[Source records]
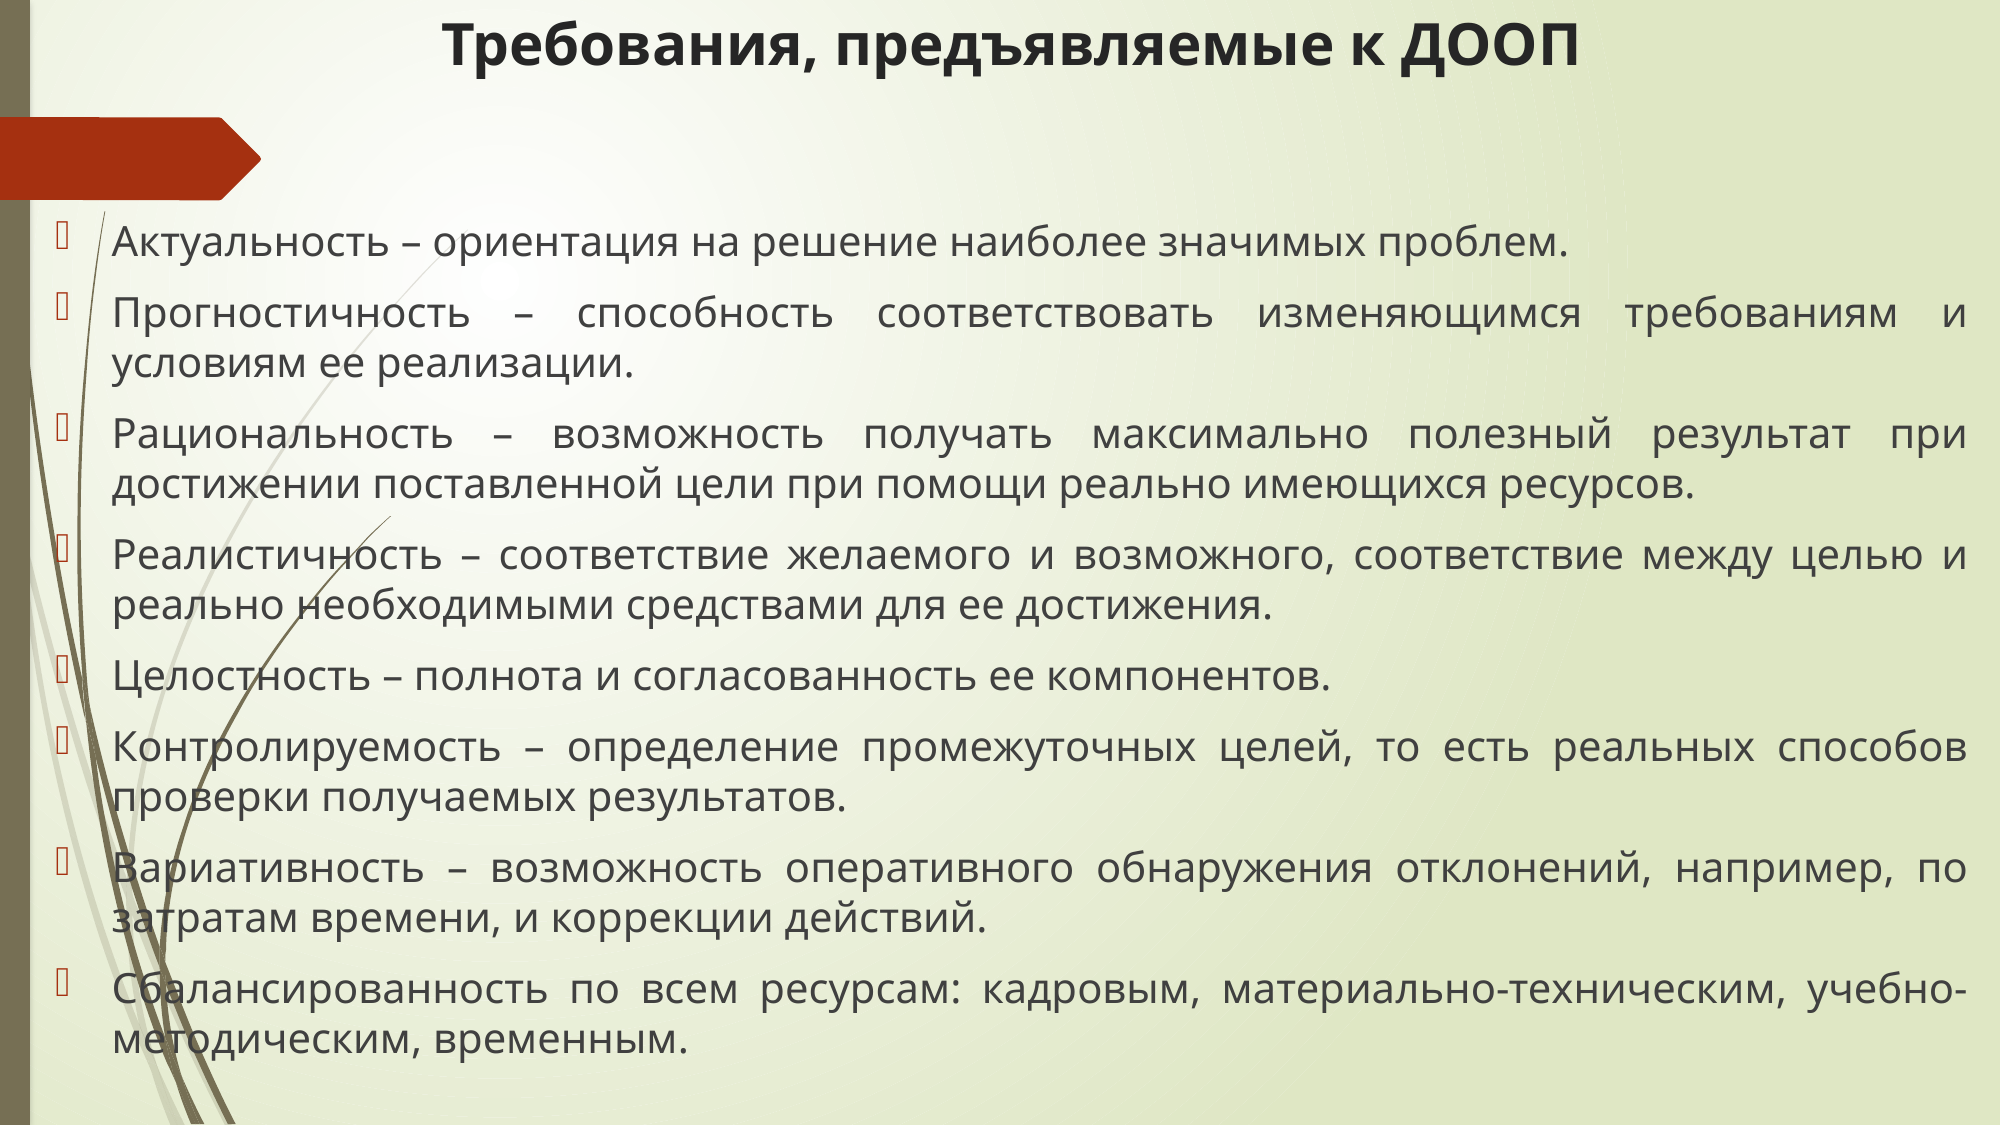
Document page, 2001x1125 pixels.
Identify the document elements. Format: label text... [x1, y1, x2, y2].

title Требования, предъявляемые к ДООП [40, 0, 1984, 115]
list Актуальность – ориентация на решение наиболее значимых проблем. Прогностичность – способность соответствовать изменяющимся требованиям и условиям ее реализации. Рациональность – возможность получать максимально полезный результат при достижении поставленной цели при помощи реально имеющихся ресурсов. Реалистичность – соответствие желаемого и возможного, соответствие между целью и реально необходимыми средствами для ее достижения. Целостность – полнота и согласованность ее компонентов. Контролируемость – определение промежуточных целей, то есть реальных способов проверки получаемых результатов. Вариативность – возможность оперативного обнаружения отклонений, например, по затратам времени, и коррекции действий. Сбалансированность по всем ресурсам: кадровым, материально-техническим, учебно-методическим, временным. [40, 207, 1984, 1105]
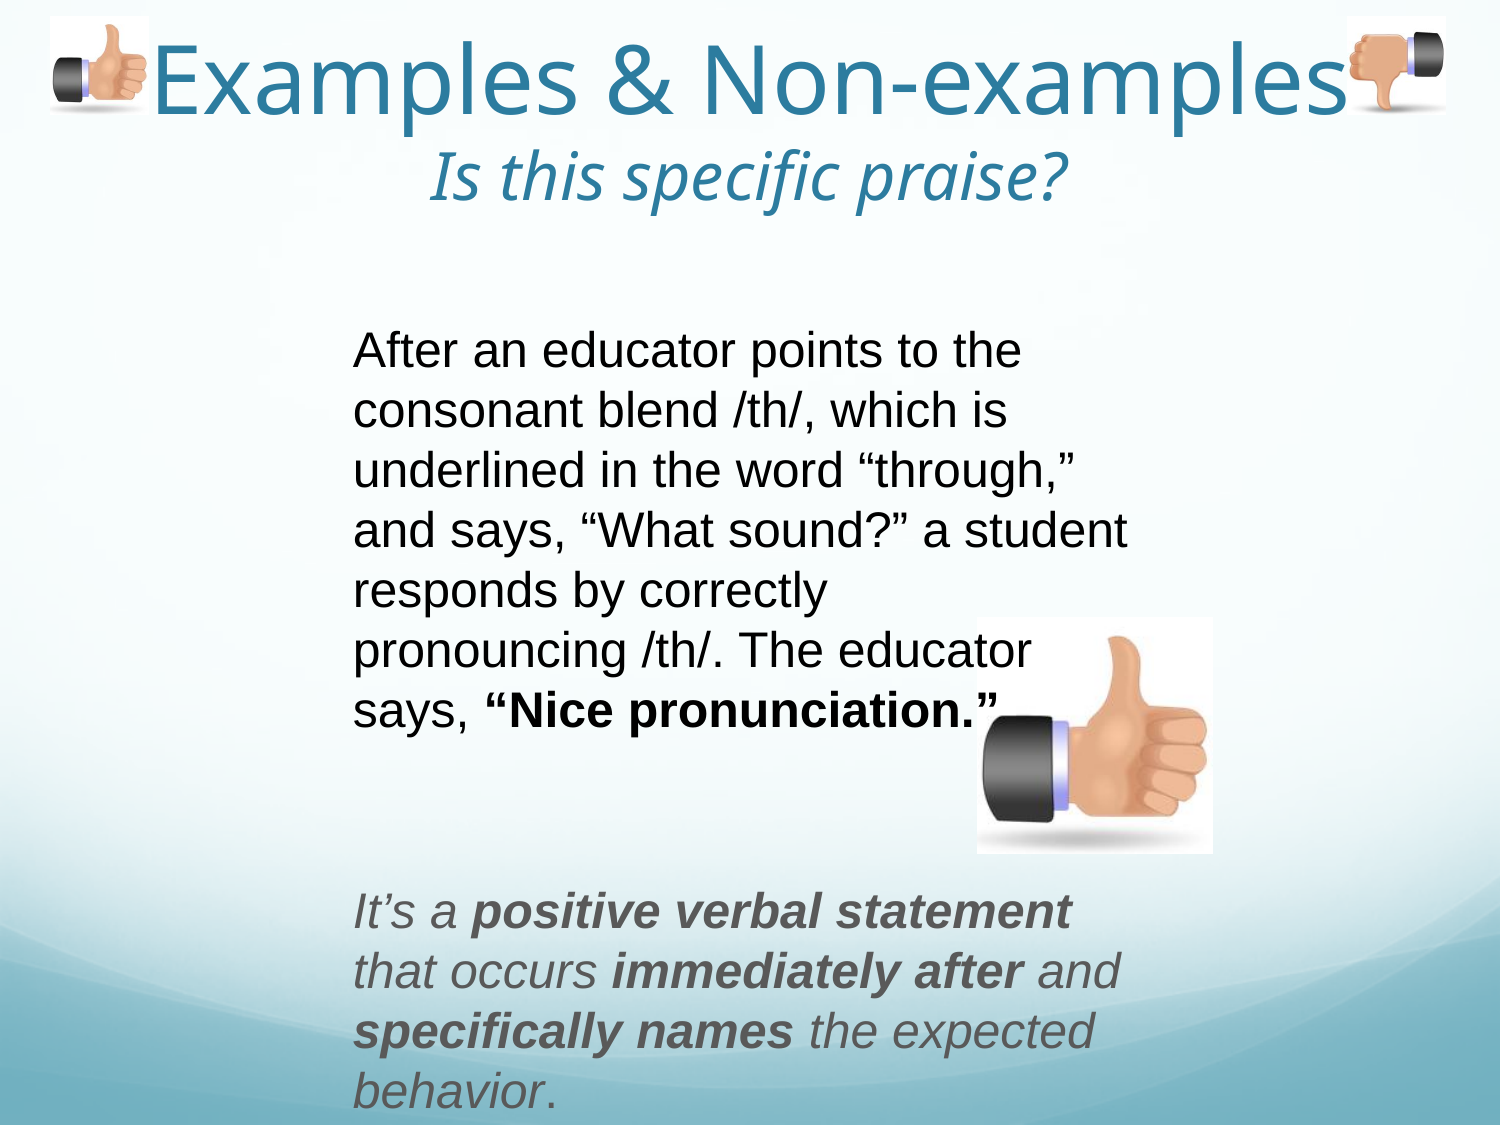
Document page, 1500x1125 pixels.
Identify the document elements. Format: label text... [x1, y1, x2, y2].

text_box It’s a positive verbal statement that occurs immediately after and specifically names the expected behavior. [338, 871, 1167, 1125]
picture [1346, 15, 1446, 115]
picture [976, 617, 1214, 855]
text_box After an educator points to the consonant blend /th/, which is underlined in the word “through,” and says, “What sound?” a student responds by correctly pronouncing /th/. The educator says, “Nice pronunciation.” [338, 309, 1167, 745]
title Examples & Non-examples Is this specific praise? [0, 1, 1500, 221]
picture [49, 15, 149, 115]
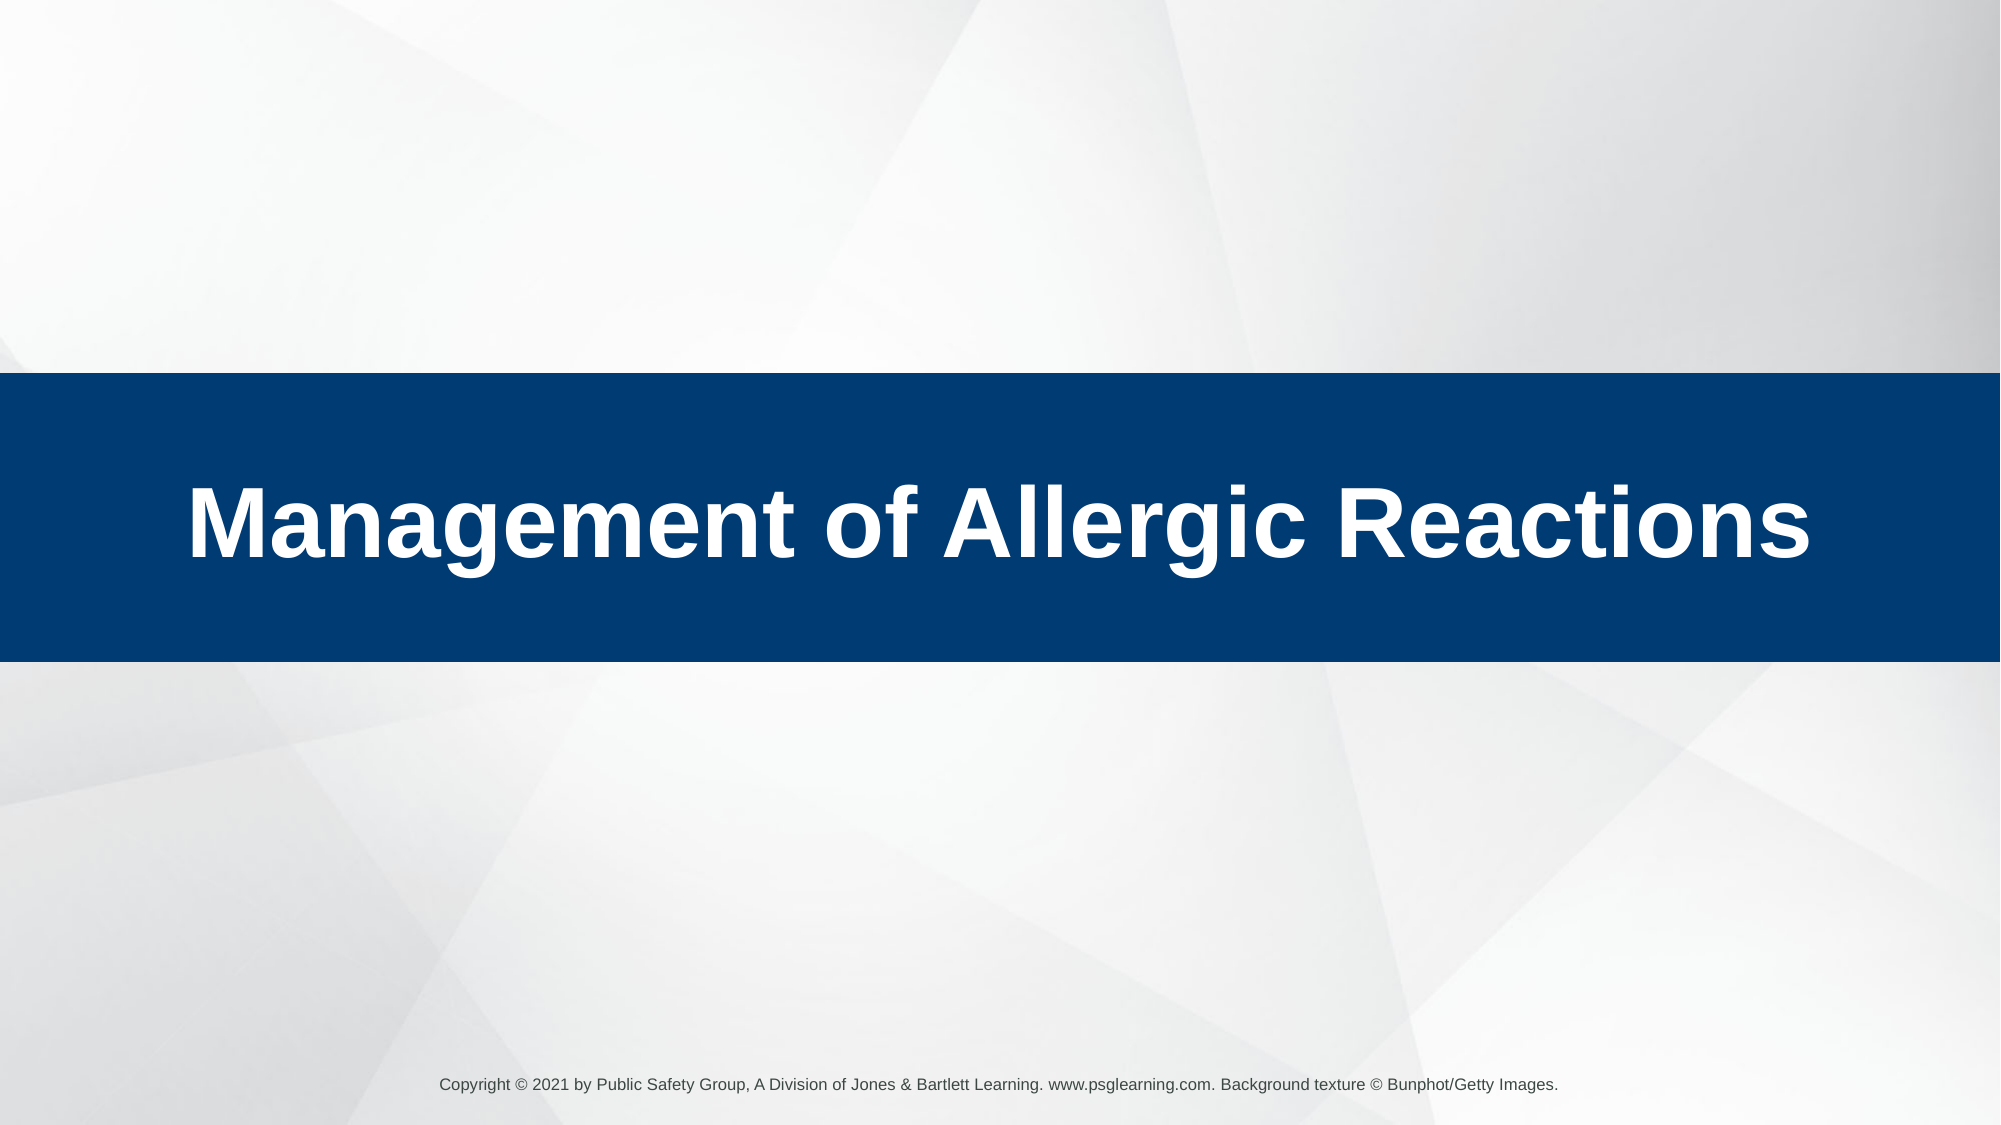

(EXERCISE):
Go through the records and count the lines that include the string "page"; state that number alone.

(ANSWER SPACE):
2